Wednesday, July 1, 2015

A Few Thoughts On Canada Day: July 1, 2015

My own private (not exactly Idaho, but in that vein) Canada Day, what with my wife out west, where it's the best, visiting her mother et al, and my kids and their families hither and yon, and me hanging back to water flowers and to keep my house safe from tigers. 

Thoreau said, I paraphrase, "Why travel far afield, when we don't know fully our own backyards?" Well, in the spirit of that notion, I thought I'd take a long, meditative walk around and about my own neighbourhood and think and then say something about  my country. 


I've lucked out in any number of ways, without being exhaustive and in no particular order: who I married, who I've made friends with, who taught me, what and who have influenced and guided me, the experiences I've had, the good fortune of hard effort bringing to me and mine reasonable return and reward, who my parents and brother and cousins and uncles and aunts were and are, what abilities I have, my health--knock on wood, my kids, their kids.

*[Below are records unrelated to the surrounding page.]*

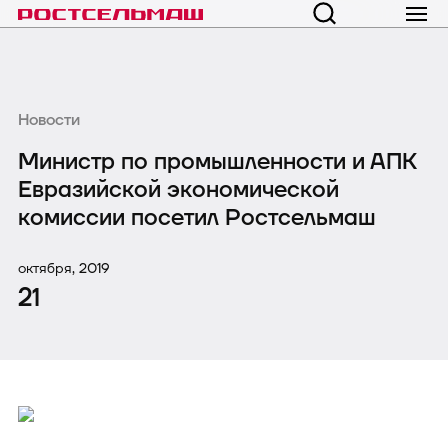
Новости
Министр по промышленности и АПК
Евразийской экономической
комиссии посетил Ростсельмаш
октября, 2019
21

And not least in this trove of treasured contingencies, where I was born and have lived my whole life, this massive, beautiful geographically and culturally diverse country, so cosmopolitan here, so down to earth and close to the land there, with forests and rivers and lakes and oceans and mountains and prairies and big busy cites and towns and villages. So much land, so few people. 

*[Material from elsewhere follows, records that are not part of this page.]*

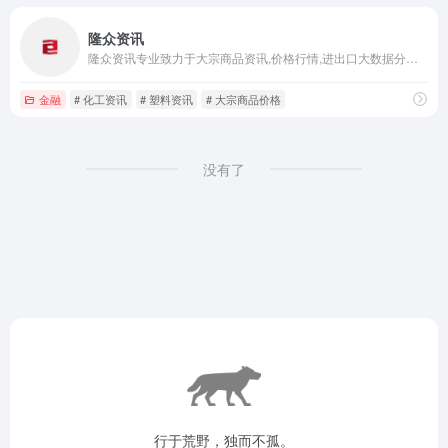
隆众资讯
隆众资讯专业致力于大宗商品资讯,价格行情,进出口大数据分析,研究报告,咨询及会展等服务,提供能化资讯,石化资讯,能源资讯,化工资讯,橡胶资讯,塑料资讯等大宗商品行业一手信息.
金融
# 化工资讯
# 塑料资讯
# 大宗商品价格
没有了
行于荒野，独而不孤。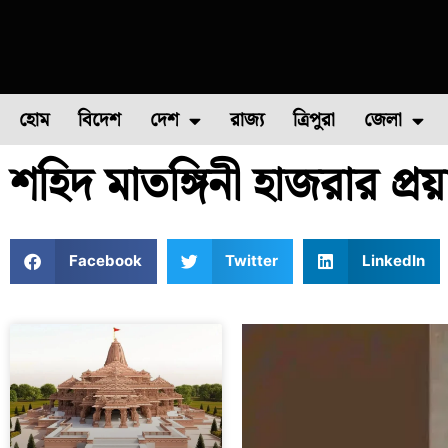
হোম
বিদেশ
দেশ
রাজ্য
ত্রিপুরা
জেলা
শহিদ মাতঙ্গিনী হাজরার প্র
ফুল চাষ
ফল চাষ
মাছ চাষ
উত্তর ২৪ পরগন
পোল্ট্রি চ
Facebook
Twitter
LinkedIn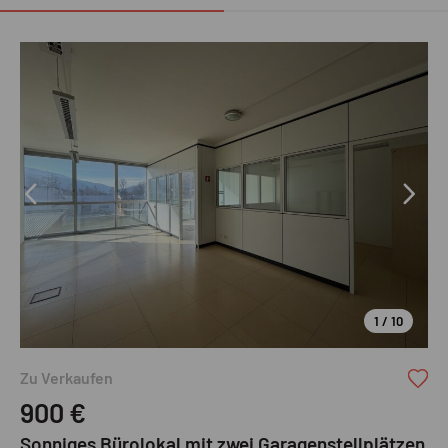
1 / 10
Zu Verkaufen
900
€
Sonniges Bürolokal mit zwei Garagenstellplätzen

I was born in Winnipeg and lived chunks of my life there, in Vancouver--such an astonishingly beautiful city, and, for the longest part, in Toronto. I worked a big part of my way through school as a waiter and assistant cook on the trains running between Vancouver and Winnipeg, Winnipeg and Toronto, and Toronto and Montreal. And as a kid I traveled by train almost every summer from Winnipeg to Toronto and back. And later a few two-three times between Vancouver and Toronto and back. I've driven more than once through the magnificent Rockies. I've driven through Quebec, the Maritime  provinces and around Newfoundland, where people are particularly salt of the earth. Which is a long way to say I have a concrete sense of the breadth and diversity of this great country. (The north still awaits me.) 

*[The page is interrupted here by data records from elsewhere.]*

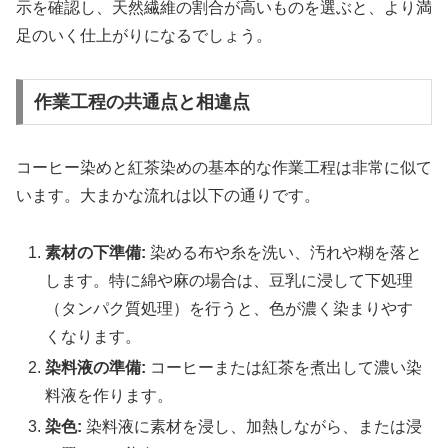
示を確認し、天然繊維の割合が高いものを選ぶと、より満
足のいく仕上がりになるでしょう。
作業工程の共通点と相違点
コーヒー染めと紅茶染めの基本的な作業工程は非常に似て
います。大まかな流れは以下の通りです。
素材の下準備:
染める布や糸を洗い、汚れや糊を落と
します。特に綿や麻の場合は、豆乳に浸して下処理
（タンパク質処理）を行うと、色が濃く染まりやす
くなります。
染料液の準備:
コーヒーまたは紅茶を煮出して濃い染
料液を作ります。
染色:
染料液に素材を浸し、加熱しながら、または浸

Why, given all that travel, I mention Thoreau, is that on my 6 mile, almost two hour unhurried walk around and about where I'm lucky to live, what I saw and felt seemed to me like my country writ small. I passed and took in the mix of tall, population-dense apartments contrasting with houses, some more modest, some large and lavish on considerable pieces of land, all set among forested parks, ravines, and valleys and a small river, filled with bike and walking trails, and dotted here and there with shopping malls, places of business and restaurants, where people from all over the world live and work and, for the great most part, get along. 


And I thought as I walked that for all my country's many problems and issues, her poor, her mistreated and her disadvantaged, for all her riven politics, for all of that, compared to most places in the world, including our southern neighbour, we have it so relatively good, where our mainstream sensibility constrains a Tory federal government to by and large respect the rule of law, to leave essentially in tact our decent, however imperfect, social safety net, our old age benefits, our single payer health care, our sane gun laws, and our socio-cultural liberal policies on abortion and same sex marriage, which are so explosive to the south of us.


A small country population of about 35,000,000 living comparatively peaceably in the second largest land mass of any country in the world: I say again how blessed I am to have been born and to live in Canada.